Required action:
Leave out the images and return all the data word for word.

Entries supplied:

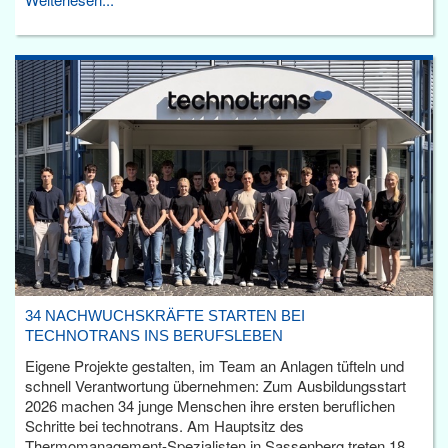
34 NACHWUCHSKRÄFTE STARTEN BEI
TECHNOTRANS INS BERUFSLEBEN
Eigene Projekte gestalten, im Team an Anlagen tüfteln und
schnell Verantwortung übernehmen: Zum Ausbildungsstart
2026 machen 34 junge Menschen ihre ersten beruflichen
Schritte bei technotrans. Am Hauptsitz des
Thermomanagement-Spezialisten in Sassenberg treten 18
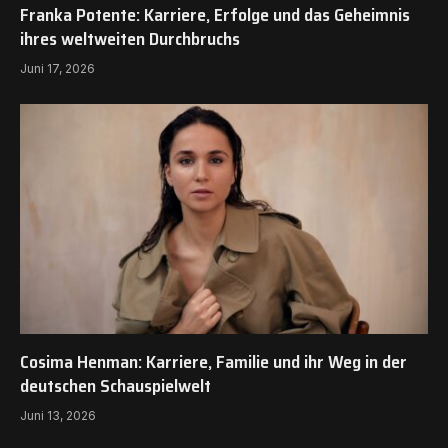
Franka Potente: Karriere, Erfolge und das Geheimnis
ihres weltweiten Durchbruchs
Juni 17, 2026
Cosima Henman: Karriere, Familie und ihr Weg in der
deutschen Schauspielwelt
Juni 13, 2026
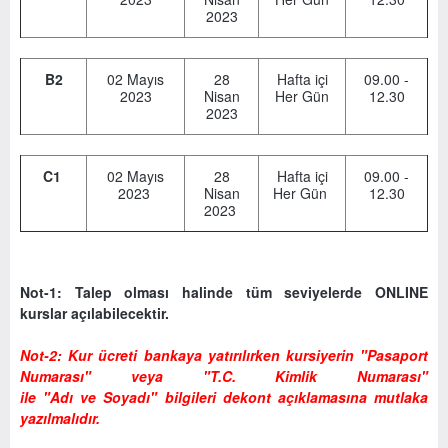
2023
B2
02 Mayıs
28
Hafta içi
09.00 -
2023
Nisan
Her Gün
12.30
2023
C1
02 Mayıs
28
Hafta içi
09.00 -
2023
Nisan
Her Gün
12.30
2023
Not-1:
Talep olması halinde tüm seviyelerde ONLINE
kurslar açılabilecektir.
Not-2: Kur ücreti bankaya yatırılırken kursiyerin "Pasaport
Numarası" veya
"T.C. Kimlik Numarası"
ile
"Adı
ve
Soyadı"
bilgileri dekont açıklamasına mutlaka
yazılmalıdır.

Solution for this exercise:
34 NACHWUCHSKRÄFTE STARTEN BEI
TECHNOTRANS INS BERUFSLEBEN
Eigene Projekte gestalten, im Team an Anlagen tüfteln und
schnell Verantwortung übernehmen: Zum Ausbildungsstart
2026 machen 34 junge Menschen ihre ersten beruflichen
Schritte bei technotrans. Am Hauptsitz des
Thermomanagement-Spezialisten in Sassenberg treten 18
Franka Potente: Karriere, Erfolge und das Geheimnis
ihres weltweiten Durchbruchs
Juni 17, 2026
Cosima Henman: Karriere, Familie und ihr Weg in der
deutschen Schauspielwelt
Juni 13, 2026
2023
B2
02 Mayıs
28
Hafta içi
09.00 -
2023
Nisan
Her Gün
12.30
2023
C1
02 Mayıs
28
Hafta içi
09.00 -
2023
Nisan
Her Gün
12.30
2023
Not-1:
Talep olması halinde tüm seviyelerde ONLINE
kurslar açılabilecektir.
Not-2: Kur ücreti bankaya yatırılırken kursiyerin "Pasaport
Numarası" veya
"T.C. Kimlik Numarası"
ile
"Adı
ve
Soyadı"
bilgileri dekont açıklamasına mutlaka
yazılmalıdır.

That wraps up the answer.